Moral Rules, Community Standards and Conscience.

beliefnet

If we are to make any sense of this topic, Morality, we must distinguish between moral behavior and moral rules. Moral behavior is concerned with how we treat each other and how we treat other animals. When we mistreat someone, we should feel guilt or remorse. When we hear of someone mistreated, we should feel moral outrage. These feelings are innate and instinctive. We refer to these instincts that enable us to discern right from wrong as Conscience.
onefreespirit
There is a third distinction that must be considered: Community moral imperatives which preceed the moral rules. This is where the intersection of reason and moral outrage result in a workable community. And where workable communities may be in considerable conflict.

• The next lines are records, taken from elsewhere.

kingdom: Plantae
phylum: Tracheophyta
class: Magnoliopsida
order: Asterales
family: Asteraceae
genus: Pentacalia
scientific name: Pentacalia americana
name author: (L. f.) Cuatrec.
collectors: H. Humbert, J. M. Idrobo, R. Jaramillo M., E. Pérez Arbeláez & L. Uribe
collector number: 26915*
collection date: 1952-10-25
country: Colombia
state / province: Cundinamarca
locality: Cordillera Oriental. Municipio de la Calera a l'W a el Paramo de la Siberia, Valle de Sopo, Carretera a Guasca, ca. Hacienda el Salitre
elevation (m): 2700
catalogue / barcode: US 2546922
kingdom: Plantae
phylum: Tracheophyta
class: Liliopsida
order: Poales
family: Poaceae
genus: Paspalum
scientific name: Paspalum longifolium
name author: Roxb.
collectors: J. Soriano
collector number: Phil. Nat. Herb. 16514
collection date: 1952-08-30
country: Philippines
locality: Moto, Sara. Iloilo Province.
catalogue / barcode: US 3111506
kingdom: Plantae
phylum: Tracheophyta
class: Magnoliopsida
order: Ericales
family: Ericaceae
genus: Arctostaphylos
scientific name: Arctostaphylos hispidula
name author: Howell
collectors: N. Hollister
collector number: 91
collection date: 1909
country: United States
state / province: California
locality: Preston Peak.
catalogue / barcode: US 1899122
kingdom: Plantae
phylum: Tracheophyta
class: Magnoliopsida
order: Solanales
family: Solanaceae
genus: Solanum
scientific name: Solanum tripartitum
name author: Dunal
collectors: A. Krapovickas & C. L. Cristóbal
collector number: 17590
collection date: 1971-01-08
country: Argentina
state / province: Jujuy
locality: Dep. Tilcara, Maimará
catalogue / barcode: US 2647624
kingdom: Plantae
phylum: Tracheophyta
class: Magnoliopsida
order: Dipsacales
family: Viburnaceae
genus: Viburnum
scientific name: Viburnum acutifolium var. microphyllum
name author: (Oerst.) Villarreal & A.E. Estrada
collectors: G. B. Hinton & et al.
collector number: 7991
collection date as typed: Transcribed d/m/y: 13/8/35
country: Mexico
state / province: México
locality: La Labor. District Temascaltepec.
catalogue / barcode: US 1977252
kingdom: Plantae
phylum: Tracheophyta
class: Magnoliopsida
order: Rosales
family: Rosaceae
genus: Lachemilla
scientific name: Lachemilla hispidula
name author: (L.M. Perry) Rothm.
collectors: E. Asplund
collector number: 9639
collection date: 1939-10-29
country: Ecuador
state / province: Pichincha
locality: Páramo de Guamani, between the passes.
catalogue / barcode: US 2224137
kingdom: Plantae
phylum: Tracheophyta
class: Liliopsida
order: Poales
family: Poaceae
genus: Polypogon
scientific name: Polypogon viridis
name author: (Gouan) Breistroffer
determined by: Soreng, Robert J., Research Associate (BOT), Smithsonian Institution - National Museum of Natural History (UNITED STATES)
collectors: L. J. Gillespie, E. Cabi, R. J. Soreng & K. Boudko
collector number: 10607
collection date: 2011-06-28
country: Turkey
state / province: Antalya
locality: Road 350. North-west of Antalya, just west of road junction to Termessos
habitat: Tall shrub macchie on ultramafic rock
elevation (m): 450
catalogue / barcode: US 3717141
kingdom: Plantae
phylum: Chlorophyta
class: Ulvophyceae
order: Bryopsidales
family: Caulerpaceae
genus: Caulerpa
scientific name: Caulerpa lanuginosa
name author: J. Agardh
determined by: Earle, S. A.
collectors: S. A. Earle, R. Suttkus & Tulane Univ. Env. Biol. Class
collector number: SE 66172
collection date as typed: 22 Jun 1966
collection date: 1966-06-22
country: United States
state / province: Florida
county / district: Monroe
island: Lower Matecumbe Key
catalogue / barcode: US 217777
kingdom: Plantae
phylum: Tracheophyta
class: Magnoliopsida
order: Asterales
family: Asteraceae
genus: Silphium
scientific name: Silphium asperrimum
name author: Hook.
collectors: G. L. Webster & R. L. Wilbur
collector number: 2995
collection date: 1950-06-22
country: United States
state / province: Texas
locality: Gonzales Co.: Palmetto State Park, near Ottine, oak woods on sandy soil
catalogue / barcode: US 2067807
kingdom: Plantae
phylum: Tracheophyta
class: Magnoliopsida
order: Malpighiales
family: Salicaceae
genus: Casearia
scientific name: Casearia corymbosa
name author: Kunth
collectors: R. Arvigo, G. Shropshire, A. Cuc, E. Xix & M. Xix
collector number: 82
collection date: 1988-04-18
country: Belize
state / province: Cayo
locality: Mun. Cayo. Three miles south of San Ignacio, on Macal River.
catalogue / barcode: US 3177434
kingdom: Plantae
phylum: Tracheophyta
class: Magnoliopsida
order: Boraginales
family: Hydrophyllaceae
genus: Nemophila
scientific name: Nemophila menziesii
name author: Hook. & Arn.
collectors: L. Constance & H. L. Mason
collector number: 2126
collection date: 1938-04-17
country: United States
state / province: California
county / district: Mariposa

As an example consider the food animals. At one extreme is the community exemplified by PETA. At the other is the community of trophy hunters that waste the food that may be subsistance for other carnivores or even their poorer neighbors. In the middle we have a mixture of rules, and community standards for the ethical treatment of food animals. The rules basically are concerned with humane slaughter. Community standards which are rapidly and rationally evolving concern the treatment of food animals while alive. There is a local university where the community standard is that free range meat is the only meat served in campus eating places. It is served side by side with soy based products for the PETA crowd. If you want cheap feedlot meat products you must go off campus, and being seen in a feedlot or manufactured food establishment may result in community scorn at the very mildest. Most of the local off campus eateries must comply with the free range ethic to survive.